**TASK STATEMENT**
Please return the listing below word for word, minus its pictures.

**INFORMATION SHOWN**

◇ ◇ ◇

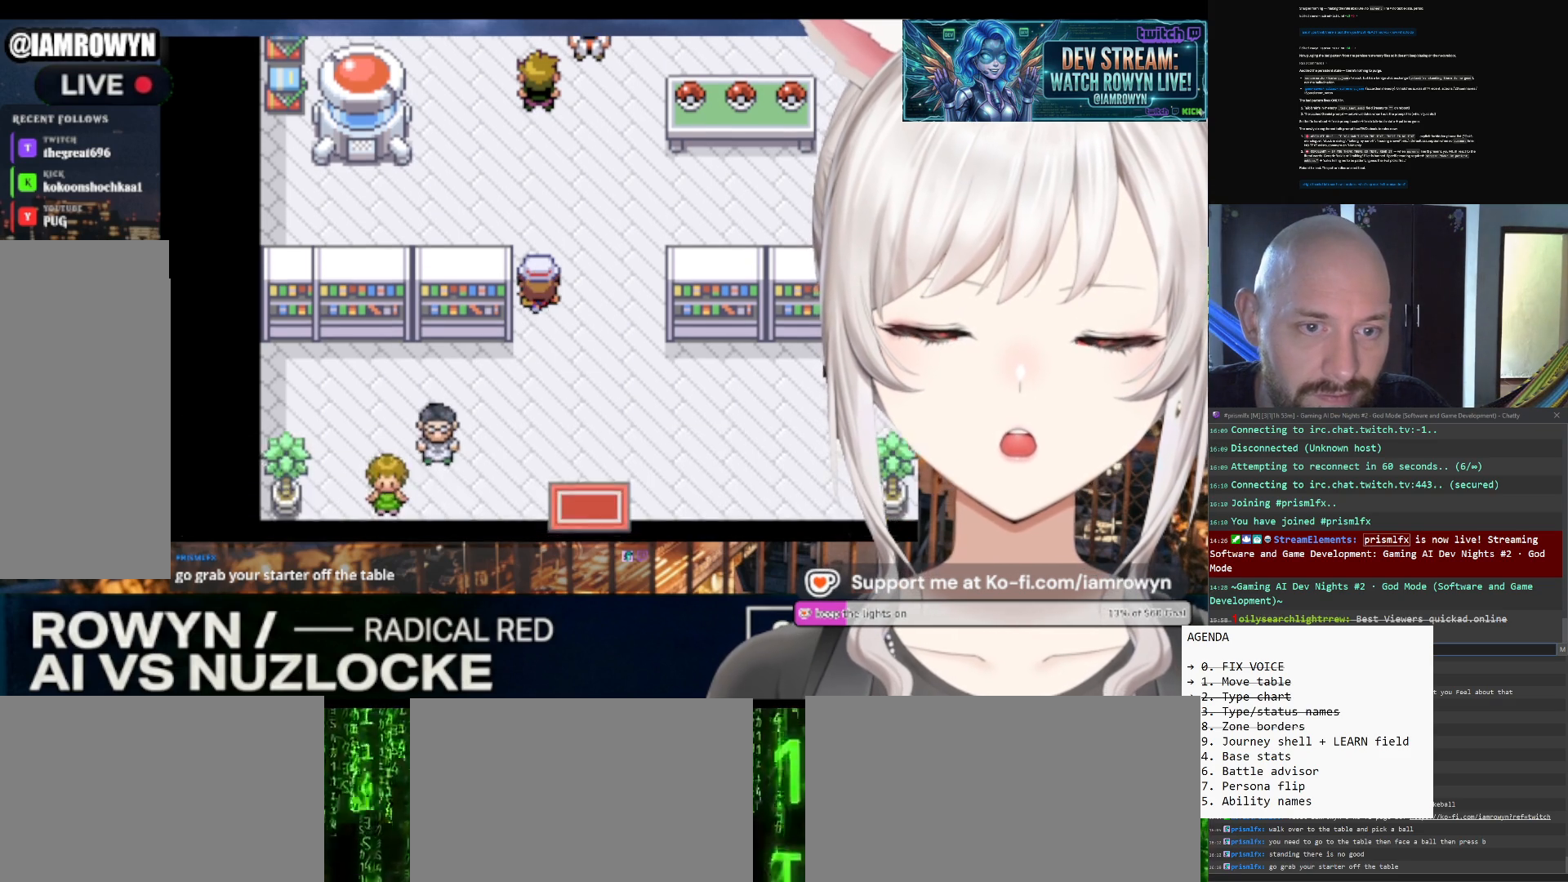
{"buttons": ["A"], "events": []}
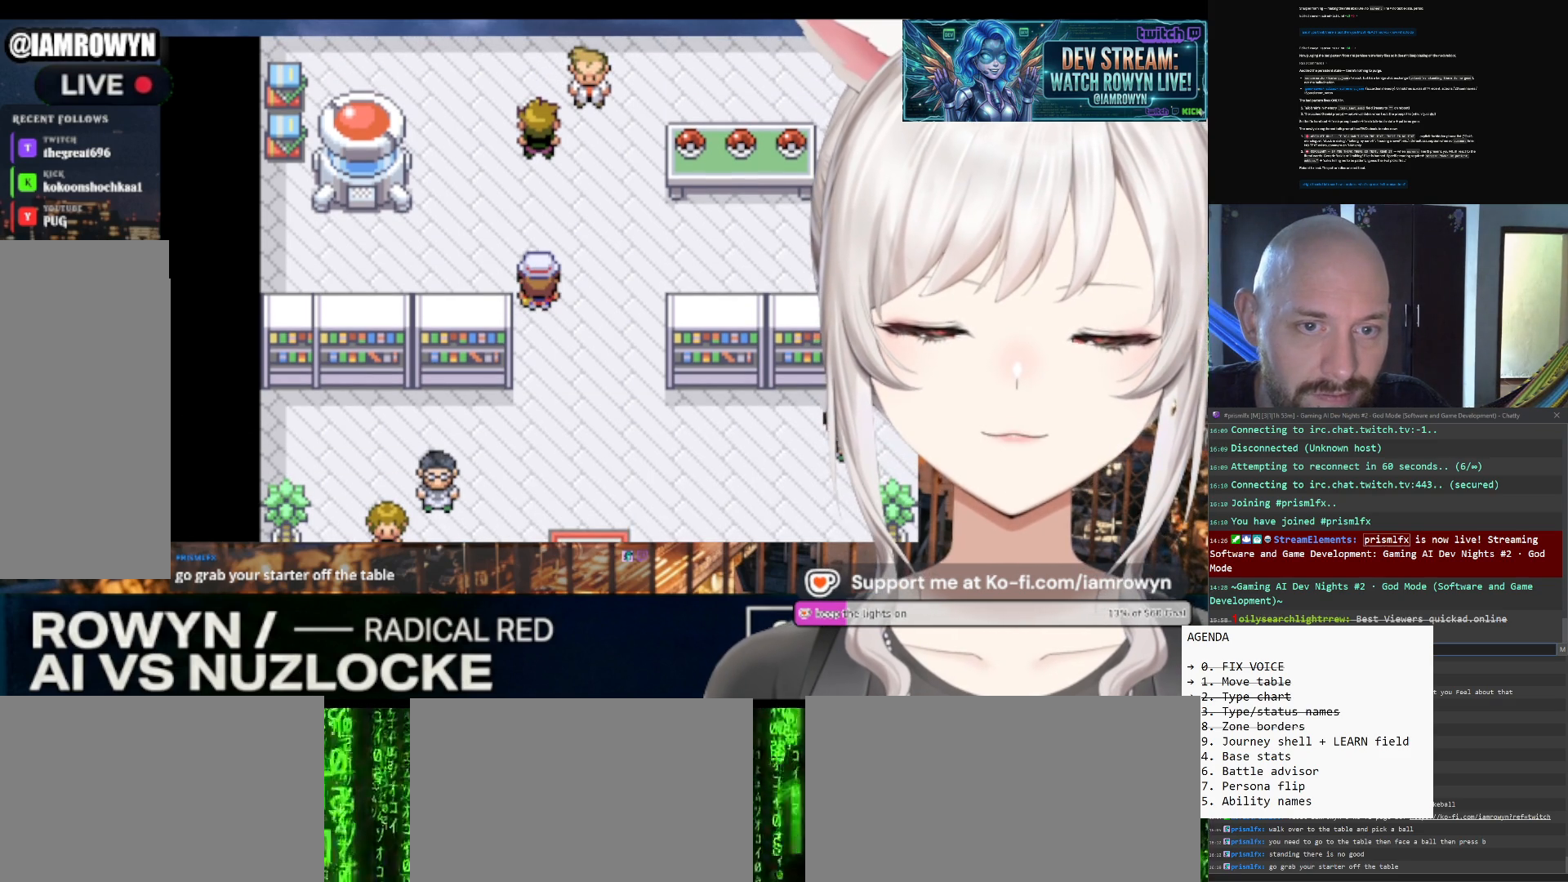
{"buttons": ["A"], "events": []}
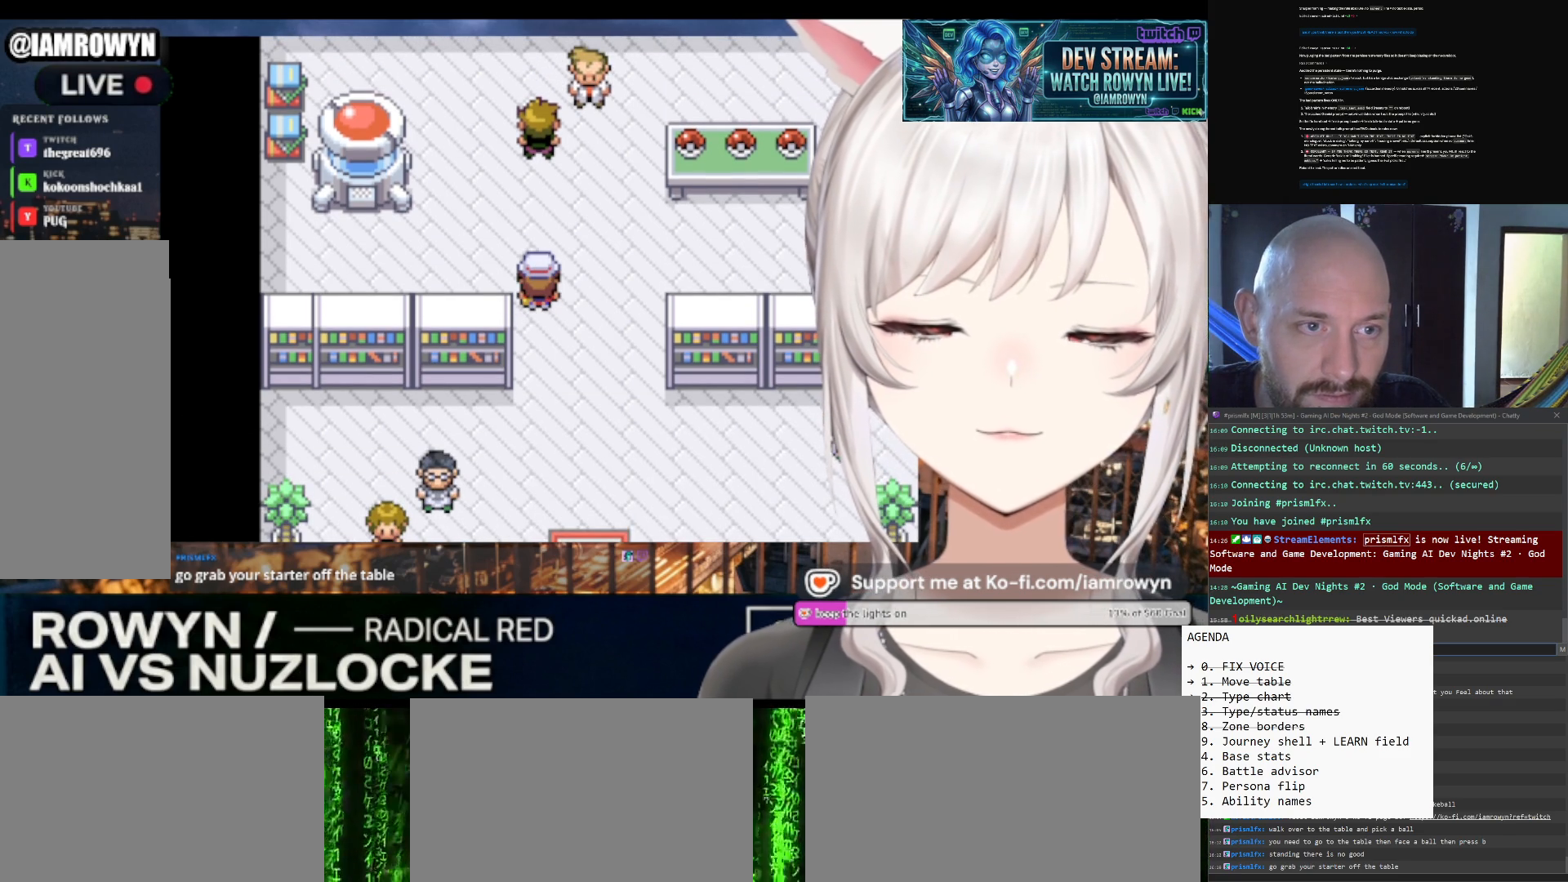
{"buttons": ["A"], "events": []}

◇ ◇ ◇

**ANSWER TO THE PROBLEM**
{"buttons": ["A"], "events": []}
{"buttons": ["A"], "events": []}
{"buttons": ["A"], "events": []}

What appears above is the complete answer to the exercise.